The dream is alive, the vibes are high, and we’re ready to stay lost – but hopefully not get lost.
Mill City Running
Mill City Running is a running store out of Minneapolis, Minnesota, that is on a mission to make running inclusive for all, no matter your abilities or pace or your running or walking background. Which sounds like there are some synergies between them and Hood to Coast.
And they’re taking that even further by bringing two teams to Hood to Coast this year. One team has the goal of winning the co-ed division and setting the course record; the other team has the goal of having the most fun on the course. This blend – 24 individuals who range from people who just started running in the last six months to individuals who have qualified for the Olympic trials in the marathon – perfectly embodies the vibes of this event.
For those tapped in, you’ll know that Mill City have set the course record at the Speed Project previously. So yeah, you could say that they know how to go fast in the relay format.

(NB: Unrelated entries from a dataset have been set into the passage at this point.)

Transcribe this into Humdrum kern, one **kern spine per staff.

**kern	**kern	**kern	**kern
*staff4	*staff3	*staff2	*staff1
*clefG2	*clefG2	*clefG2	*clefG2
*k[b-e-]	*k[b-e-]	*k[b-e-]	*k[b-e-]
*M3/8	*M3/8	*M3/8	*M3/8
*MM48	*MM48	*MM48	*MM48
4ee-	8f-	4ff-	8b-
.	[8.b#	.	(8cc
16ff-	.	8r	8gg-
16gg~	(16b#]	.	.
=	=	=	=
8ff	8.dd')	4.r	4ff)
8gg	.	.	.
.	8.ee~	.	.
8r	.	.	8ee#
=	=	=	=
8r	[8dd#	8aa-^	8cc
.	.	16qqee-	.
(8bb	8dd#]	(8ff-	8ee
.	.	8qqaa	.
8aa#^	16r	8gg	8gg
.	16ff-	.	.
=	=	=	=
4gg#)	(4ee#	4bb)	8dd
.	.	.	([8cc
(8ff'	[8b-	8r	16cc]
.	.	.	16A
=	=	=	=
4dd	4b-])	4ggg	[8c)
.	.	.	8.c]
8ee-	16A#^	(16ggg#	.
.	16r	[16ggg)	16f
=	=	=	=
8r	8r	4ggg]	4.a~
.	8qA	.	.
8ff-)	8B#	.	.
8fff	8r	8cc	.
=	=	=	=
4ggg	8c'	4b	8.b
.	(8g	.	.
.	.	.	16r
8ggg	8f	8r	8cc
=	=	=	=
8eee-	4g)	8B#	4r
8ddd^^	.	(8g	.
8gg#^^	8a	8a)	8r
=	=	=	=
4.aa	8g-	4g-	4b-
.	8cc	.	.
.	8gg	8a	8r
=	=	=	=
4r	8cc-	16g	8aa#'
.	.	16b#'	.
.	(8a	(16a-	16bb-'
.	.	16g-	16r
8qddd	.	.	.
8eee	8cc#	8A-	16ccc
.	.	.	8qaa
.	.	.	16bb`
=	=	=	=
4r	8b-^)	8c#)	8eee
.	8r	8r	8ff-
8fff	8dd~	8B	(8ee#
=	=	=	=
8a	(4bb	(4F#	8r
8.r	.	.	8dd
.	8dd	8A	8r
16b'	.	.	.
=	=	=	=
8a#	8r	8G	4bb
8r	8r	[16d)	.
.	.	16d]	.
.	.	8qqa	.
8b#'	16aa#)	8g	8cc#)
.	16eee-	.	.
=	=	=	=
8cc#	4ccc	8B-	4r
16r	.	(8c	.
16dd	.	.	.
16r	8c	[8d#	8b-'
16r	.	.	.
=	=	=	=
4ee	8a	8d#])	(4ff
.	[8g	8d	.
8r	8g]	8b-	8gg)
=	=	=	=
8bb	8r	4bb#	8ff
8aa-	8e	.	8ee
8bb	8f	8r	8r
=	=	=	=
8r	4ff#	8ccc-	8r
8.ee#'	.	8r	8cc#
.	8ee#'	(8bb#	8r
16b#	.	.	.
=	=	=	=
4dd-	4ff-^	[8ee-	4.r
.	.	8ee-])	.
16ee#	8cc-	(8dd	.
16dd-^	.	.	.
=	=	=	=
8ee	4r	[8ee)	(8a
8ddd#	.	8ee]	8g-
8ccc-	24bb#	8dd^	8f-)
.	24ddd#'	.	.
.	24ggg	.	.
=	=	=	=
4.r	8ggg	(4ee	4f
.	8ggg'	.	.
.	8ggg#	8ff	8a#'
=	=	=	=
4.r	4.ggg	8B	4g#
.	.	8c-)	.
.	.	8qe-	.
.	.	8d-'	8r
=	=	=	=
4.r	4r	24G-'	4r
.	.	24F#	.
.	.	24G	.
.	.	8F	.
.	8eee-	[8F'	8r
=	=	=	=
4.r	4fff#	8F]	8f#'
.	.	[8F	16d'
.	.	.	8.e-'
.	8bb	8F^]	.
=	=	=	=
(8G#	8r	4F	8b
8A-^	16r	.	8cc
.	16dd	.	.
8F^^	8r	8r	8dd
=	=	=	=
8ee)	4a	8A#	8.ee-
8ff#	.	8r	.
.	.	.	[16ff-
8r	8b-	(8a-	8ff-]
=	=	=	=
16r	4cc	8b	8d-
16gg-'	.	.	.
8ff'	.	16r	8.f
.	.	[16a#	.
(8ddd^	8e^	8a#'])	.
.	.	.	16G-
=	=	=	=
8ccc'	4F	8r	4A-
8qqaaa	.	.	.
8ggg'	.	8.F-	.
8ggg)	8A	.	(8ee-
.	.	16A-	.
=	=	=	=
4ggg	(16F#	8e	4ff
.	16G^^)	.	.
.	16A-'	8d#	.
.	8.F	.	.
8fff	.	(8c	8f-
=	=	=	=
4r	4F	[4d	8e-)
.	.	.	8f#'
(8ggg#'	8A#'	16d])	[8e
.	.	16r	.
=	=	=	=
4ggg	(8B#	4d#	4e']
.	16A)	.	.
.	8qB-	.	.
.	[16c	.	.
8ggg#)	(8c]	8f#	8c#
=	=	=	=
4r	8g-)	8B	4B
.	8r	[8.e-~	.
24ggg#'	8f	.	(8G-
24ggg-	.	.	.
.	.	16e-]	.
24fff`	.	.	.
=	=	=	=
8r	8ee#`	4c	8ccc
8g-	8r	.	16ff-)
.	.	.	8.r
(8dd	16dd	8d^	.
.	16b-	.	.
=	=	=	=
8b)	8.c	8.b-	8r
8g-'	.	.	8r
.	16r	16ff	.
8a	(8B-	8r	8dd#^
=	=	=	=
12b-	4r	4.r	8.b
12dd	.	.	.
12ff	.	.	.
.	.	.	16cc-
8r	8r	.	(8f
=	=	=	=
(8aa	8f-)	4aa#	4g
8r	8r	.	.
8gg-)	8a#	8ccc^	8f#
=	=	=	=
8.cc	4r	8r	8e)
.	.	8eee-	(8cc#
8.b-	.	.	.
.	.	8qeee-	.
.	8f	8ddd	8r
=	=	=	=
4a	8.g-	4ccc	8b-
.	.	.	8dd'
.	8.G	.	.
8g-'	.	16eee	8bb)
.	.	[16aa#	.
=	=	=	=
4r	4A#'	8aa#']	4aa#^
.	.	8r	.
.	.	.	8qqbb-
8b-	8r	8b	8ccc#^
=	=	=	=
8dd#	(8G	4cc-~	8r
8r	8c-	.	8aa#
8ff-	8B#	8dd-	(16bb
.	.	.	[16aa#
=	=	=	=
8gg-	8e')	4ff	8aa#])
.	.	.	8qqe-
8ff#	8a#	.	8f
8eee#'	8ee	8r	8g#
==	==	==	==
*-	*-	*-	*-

For the fun squad, the goal is exactly what it sounds like: have more fun than anyone else out there on the course. They’re still going to be out there pushing their bodies, but the focus is on soaking in the experience and embracing those shared moments together.
And that’s what is so special about an event like Hood to Coast - you get a range of abilities, a range of vibes, a range of goals. Races within the race, a bunch of different whys, all sharing the same roads.
The races kick off on Friday, August 25. Tune in.